Conversational commerce will fundamentally transform how consumers communicate and transact with brands. While this is true across all industries, retailers in particular stand to see great gains or losses depending on their adoption of these exciting new technologies. To help you prepare for this impending reality, below are four reasons it’s imperative to implement AI-backed conversational commerce into your 2018 retail strategy:
- Conversational commerce eclipses antiquated customer relationship tools. Technology develops at a rapid clip. By now, both the web and apps are old-fashion tools that can cause friction between customer and retailer. 2018 will be the year conversational commerce takes over, adding a new layer of interactivity to online shopping. A conversational approach enables richer, more complex customer engagement, with personalized shopping assistants and concierge bots answering questions, recommending items, and handling individual transactions. This personalizes the long-homogeneous digital experience at each touchpoint of the consumer journey.
- Retailers must meet consumers where they are. The consumer’s preference for messaging is already clear in their personal lives, and it’s how they would prefer to interact with brands, too. With Amazon Alexa, Google Home and the like now ubiquitous in the home and office, coupled with consumers growing familiarity with similar technologies, people are shopping with voice-based assistants in greater numbers. AI-fueled conversational commerce lets retailers tap into the most immediate form of communications — i.e., messaging — and reach consumers in the ways most convenient for them at a scale not possible before.

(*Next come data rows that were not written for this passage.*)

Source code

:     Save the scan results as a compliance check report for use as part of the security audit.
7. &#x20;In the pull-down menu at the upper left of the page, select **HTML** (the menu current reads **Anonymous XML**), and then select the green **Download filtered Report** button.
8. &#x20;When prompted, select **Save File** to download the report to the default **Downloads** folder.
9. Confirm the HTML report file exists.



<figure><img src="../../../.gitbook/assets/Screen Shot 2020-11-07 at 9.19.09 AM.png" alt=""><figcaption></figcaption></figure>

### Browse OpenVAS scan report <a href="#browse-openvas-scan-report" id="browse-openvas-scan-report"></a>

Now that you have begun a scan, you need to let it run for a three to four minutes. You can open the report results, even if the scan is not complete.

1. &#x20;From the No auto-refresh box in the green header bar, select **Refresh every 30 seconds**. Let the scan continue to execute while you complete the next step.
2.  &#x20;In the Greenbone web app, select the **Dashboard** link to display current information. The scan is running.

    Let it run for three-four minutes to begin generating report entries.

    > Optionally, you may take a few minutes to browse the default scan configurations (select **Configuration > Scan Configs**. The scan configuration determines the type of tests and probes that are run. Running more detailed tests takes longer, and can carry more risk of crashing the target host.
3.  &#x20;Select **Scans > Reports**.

- Websites don’t convert very well. In the mid-’90s, we were promised an e-commerce revolution that would sweep the globe, giving brands an all-new and more convenient channel to reach customers. However, today’s retailers aren’t any better off than they were two decades ago. The standard user interface (UI) design has favored a small number of winners; the rest have been besieged by poorly structured websites that fail consumers and don't convert sales. The traditional UI “tree structure” was originally intended to streamline the user journey. However, its multiple branches proved unnatural, incapable of handling tasks of any complexity. Today, conversion rates for websites hover below 3 percent, and app fatigue is causing usage to plateau. Meanwhile, Amazon.com continues to gobble up market share, applying downward pressure to retailers’ abilities to drive purchases.

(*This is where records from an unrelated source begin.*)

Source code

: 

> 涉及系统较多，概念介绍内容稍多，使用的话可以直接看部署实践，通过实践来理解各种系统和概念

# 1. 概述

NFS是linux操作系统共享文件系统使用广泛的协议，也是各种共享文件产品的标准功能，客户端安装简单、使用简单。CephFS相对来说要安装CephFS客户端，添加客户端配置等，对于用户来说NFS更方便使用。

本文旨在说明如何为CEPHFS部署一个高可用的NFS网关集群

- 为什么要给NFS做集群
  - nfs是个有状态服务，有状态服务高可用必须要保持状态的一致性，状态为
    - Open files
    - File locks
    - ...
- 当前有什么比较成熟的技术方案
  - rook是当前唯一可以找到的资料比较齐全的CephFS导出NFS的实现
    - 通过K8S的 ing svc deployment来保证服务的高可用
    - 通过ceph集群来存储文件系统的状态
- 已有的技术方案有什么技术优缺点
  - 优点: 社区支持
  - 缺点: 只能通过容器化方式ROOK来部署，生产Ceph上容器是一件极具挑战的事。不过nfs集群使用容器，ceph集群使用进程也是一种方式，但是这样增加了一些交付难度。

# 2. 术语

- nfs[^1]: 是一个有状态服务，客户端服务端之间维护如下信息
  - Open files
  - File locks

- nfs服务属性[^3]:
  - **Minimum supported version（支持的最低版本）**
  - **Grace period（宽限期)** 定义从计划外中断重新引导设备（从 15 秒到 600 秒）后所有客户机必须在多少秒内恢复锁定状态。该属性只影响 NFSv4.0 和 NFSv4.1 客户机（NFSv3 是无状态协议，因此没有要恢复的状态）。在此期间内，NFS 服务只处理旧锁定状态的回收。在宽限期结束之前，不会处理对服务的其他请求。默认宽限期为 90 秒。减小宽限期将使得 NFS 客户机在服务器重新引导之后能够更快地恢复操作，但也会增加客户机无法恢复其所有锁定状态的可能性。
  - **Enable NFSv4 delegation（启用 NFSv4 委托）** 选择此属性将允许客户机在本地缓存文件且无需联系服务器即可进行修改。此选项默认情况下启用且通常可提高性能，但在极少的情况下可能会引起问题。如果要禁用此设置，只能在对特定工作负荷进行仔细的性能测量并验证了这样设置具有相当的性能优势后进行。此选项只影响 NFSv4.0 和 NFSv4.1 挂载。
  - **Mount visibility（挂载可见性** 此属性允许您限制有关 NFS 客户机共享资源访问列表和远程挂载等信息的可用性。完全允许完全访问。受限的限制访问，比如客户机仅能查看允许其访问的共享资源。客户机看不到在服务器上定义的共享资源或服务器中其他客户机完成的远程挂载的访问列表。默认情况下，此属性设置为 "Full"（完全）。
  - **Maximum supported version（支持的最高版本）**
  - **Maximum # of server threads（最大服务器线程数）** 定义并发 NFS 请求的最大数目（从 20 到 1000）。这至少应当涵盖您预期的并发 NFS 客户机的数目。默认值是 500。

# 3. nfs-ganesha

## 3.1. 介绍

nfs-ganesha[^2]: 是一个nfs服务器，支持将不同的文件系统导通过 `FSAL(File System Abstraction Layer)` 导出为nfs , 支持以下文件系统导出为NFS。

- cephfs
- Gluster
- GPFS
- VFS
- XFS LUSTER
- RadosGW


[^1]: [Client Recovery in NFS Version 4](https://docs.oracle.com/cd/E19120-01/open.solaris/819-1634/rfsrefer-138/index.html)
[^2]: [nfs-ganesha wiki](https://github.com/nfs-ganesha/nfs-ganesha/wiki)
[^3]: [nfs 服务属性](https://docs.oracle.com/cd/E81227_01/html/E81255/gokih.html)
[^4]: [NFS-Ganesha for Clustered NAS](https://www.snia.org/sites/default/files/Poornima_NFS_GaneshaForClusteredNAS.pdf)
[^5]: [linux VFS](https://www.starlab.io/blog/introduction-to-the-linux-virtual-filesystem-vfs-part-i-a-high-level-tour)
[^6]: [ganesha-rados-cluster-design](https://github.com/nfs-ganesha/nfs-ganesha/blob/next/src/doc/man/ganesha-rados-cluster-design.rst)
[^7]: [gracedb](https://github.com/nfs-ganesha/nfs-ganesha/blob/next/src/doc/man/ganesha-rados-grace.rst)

- Conversational design is the new truly customized web design. Like human language, conversational commerce is flat. It allows brands to engage in real relationship-based commerce not usually achievable through websites and apps, which are more primitive, inefficient and hard to use. While on one hand they can handle a broad set of commands, without the technology to make them intelligent, they lack the capacity to understand complex inquiries. Adding an element of AI breaks down these barriers, and messaging solutions like chatbots can be programmed to echo a brand’s voice and deliver a personalized, more positive experience that’s unique to each customer.

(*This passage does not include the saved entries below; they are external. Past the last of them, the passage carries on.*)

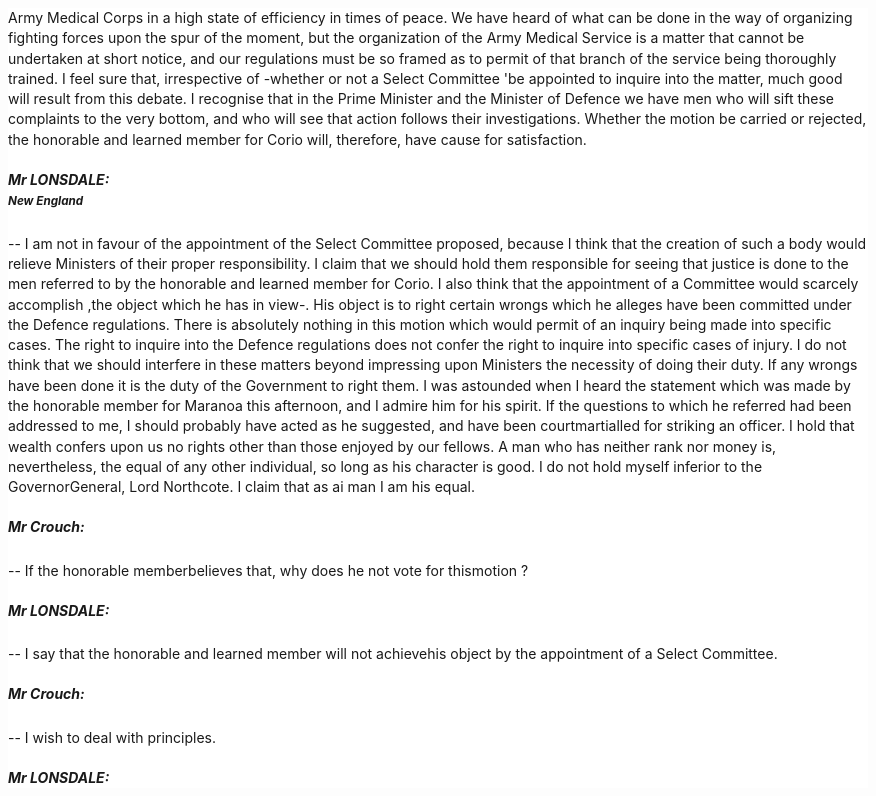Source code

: Army Medical Corps in a high state of efficiency in times of peace. We have heard of what can be done in the way of organizing fighting forces upon the spur of the moment, but the organization of the Army Medical Service is a matter that cannot be undertaken at short notice, and our regulations must be so framed as to permit of that branch of the service being thoroughly trained. I feel sure that, irrespective of -whether or not a Select Committee 'be appointed to inquire into the matter, much good will result from this debate. I recognise that in the Prime Minister and the Minister of Defence we have men who will sift these complaints to the very bottom, and who will see that action follows their investigations. Whether the motion be carried or rejected, the honorable and learned member for Corio will, therefore, have cause for satisfaction. 

##### Mr LONSDALE:<br><small class="text-muted">New England</small>

-- I am not in favour of the appointment of the Select Committee proposed, because I think that the creation of such a body would relieve Ministers of their proper responsibility. I claim that we should hold them responsible for seeing that justice is done to the men referred to by the honorable and learned member for Corio. I also think that the appointment of a Committee would scarcely accomplish ,the object which he has in view-.  His  object is to right certain wrongs which he alleges have been committed under the Defence regulations. There is absolutely nothing in this motion which would permit of an inquiry being made into specific cases. The right to inquire into the Defence regulations does not confer the right to inquire into specific cases of injury. I do not think that we should interfere in these matters beyond impressing upon Ministers the necessity of doing their duty. If any wrongs have been done it is the duty of the Government to right them. I was astounded when I heard the statement which was made by the honorable member for Maranoa this afternoon, and I admire him for his spirit. If the questions to which he referred had been addressed to me, I should probably have acted as he suggested, and have been courtmartialled for striking an officer. I hold that wealth confers upon us no rights other than those enjoyed by our fellows. A man who has neither rank nor money is, nevertheless, the equal of any other individual, so long as his character is good. I do not hold myself inferior to the GovernorGeneral, Lord Northcote. I claim that as ai man I am his equal. 

##### Mr Crouch:

-- If the honorable memberbelieves that, why does he not vote for thismotion ? 

##### Mr LONSDALE:

-- I say that the honorable and learned member will not achievehis object by the appointment of a Select Committee. 

##### Mr Crouch:

-- I wish to deal with principles. 

##### Mr LONSDALE:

Conversational commerce will rewire the way all brands do business. It can connect them with their customers more organically and create customized experiences for every individual with whom they interact. This will serve as the first universal interface, giving retailers enormous efficiency gains as well as solutions that let them better allocate their time and resources.
Rurik Bradbury is global head of conversational strategy at LivePerson, a conversational business platform for brands.